Between 90% and 95% of the youth at BRC live within a four-hour drive, but the center accepts military children from anywhere. They have come from more than three dozen states, as well as from families stationed in Europe, Asia and elsewhere. McCartney said he is open to helping children from militaries of other countries as well.

Military children have a unique set of struggles as they deal with their parents’ deployments, which can involve wars and other conflicts. Military families also move frequently: the average military child could go to nine different schools during his or her parent’s 20-year career, which means adjusting to new schedules, following new curricula, and making and leaving new friends, McCartney explained.

“For some of the kids, they embrace and do well, but for a lot of kids, they struggle,” McCartney said.

Plus, they face the same struggles as many other children. McCartney said that since 2010, there has been a marked increase in depression and anxiety among children. Emergency rooms around the country are treating more children who have attempted suicide, are self-harming or have eating disorders.

“The trends parallel the use of smart phones and social media,” said McCartney.

As Fick explained, social media may have created a “whole new wave” of people, especially children, who do not have the human connection they need and develop misperceptions of the world.

“[Relationships] have been taken out of the here and now … [which] creates a whole host of issues,” said Fick. “All they see is what is being posted as the perfect life, and so somehow, they believe they can’t measure up.”

On average, children at BRC receive individual therapy twice weekly, group therapy and activities daily, and family therapy weekly. Medication management is offered when appropriate.
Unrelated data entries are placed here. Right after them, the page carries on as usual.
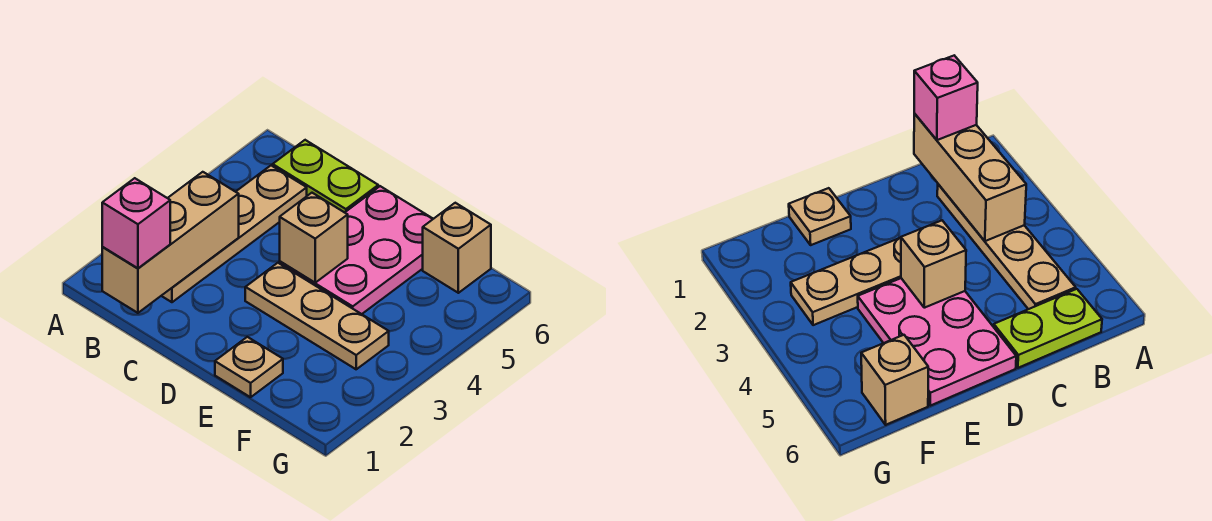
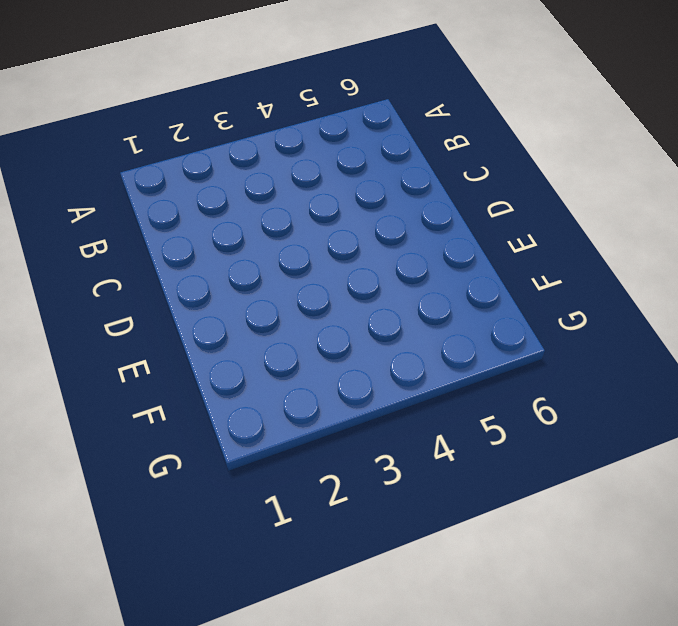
none -> tan plate B2:B5 level 1
none -> lime plate B6:C6 level 1

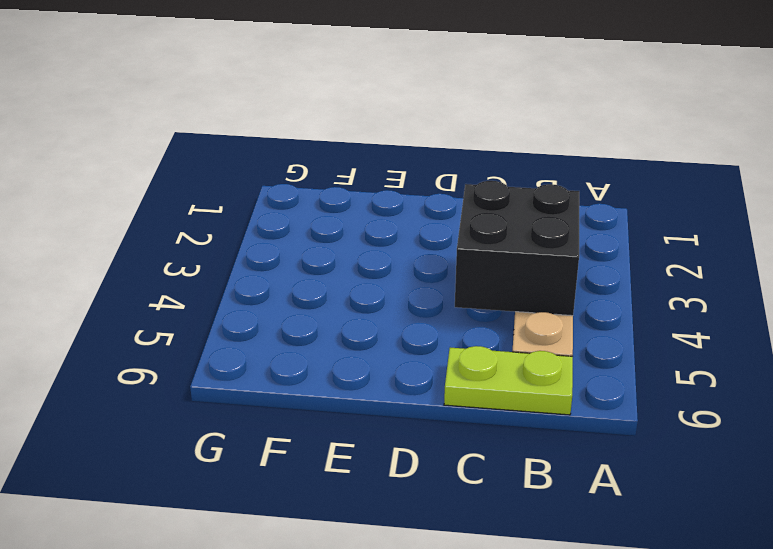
black brick B3:C4 level 2 -> tan brick B1:B3 level 2
none -> tan plate D3:F3 level 1
none -> pink plate D4:E6 level 1

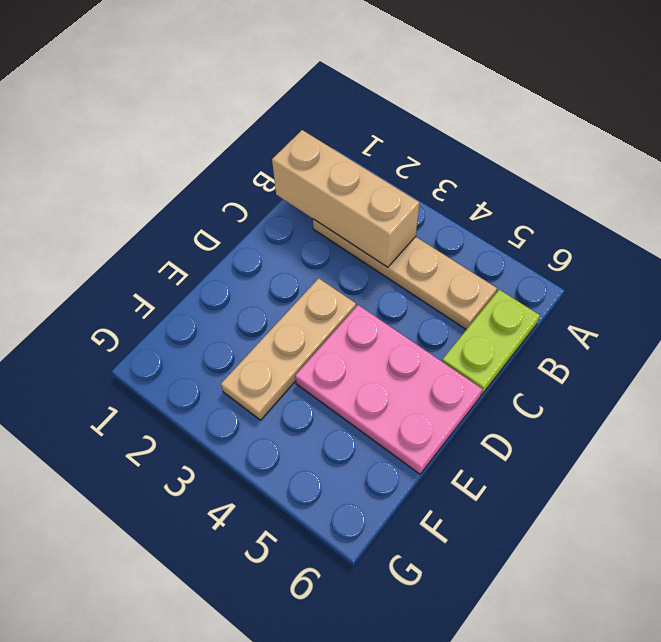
none -> tan plate E1 level 1
none -> tan brick F6 level 1

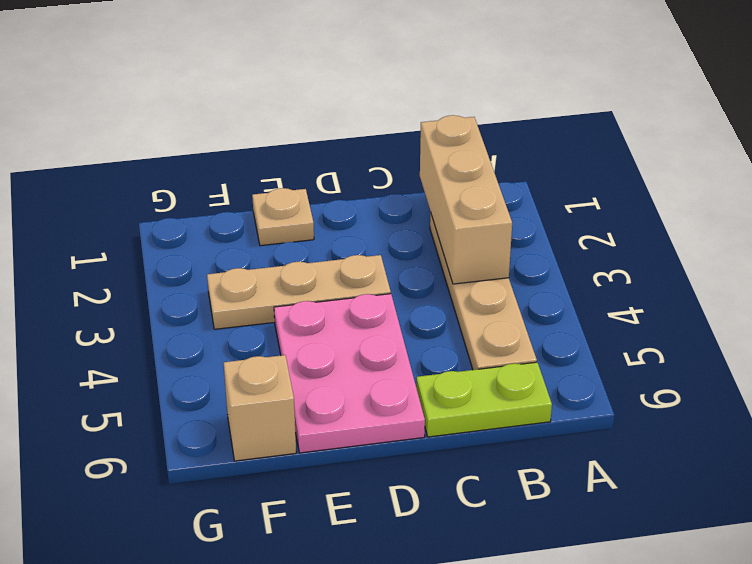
none -> tan brick D4 level 2
none -> pink brick B1 level 3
The recidivism rate, meaning the number of children who return to a mental health residential setting or acute-care psychiatric hospital, is less than 15%, McCartney said.

“Family therapy is one of the cornerstones of our treatment program,” McCartney said. “We know very clearly that nothing happens in a vacuum and that there are often times when there needs to be some changes in the family dynamics for the child to be successful, for the family to be successful, and so we have a very structured family program.”

“What we do really well is we give families some hope, and they get some rest,” McCartney continued. “Parents may be tired or frustrated when their child is admitted, but we are their partner.”

CCEVA board member Pamela McKinney said tending to a child’s mental health needs furthers a child’s academic achievements, improves physical health and helps the child acquire “social skills such as empathy, conflict resolution and communication, all of which are essential to build effective relationships.”

“If we invest in children’s mental health, it ensures a healthier, more resilient future generation capable of facing life’s challenges with confidence and stability,” said McKinney.

To help make that happen, 122 golfers participated in the golf tournament May 3, a friendly competition between the two organizations.

Fick explained, “Being Catholic organizations, it is fun to compete for bragging rights, but even better to know that families have a place to turn when things get difficult.”

Although the tournament was open to all golfers, McCartney said, “It brings together members of the Catholic community from various parishes, schools and organizations. It serves as a platform for fostering unity, camaraderie, and friendly competition among the participants.”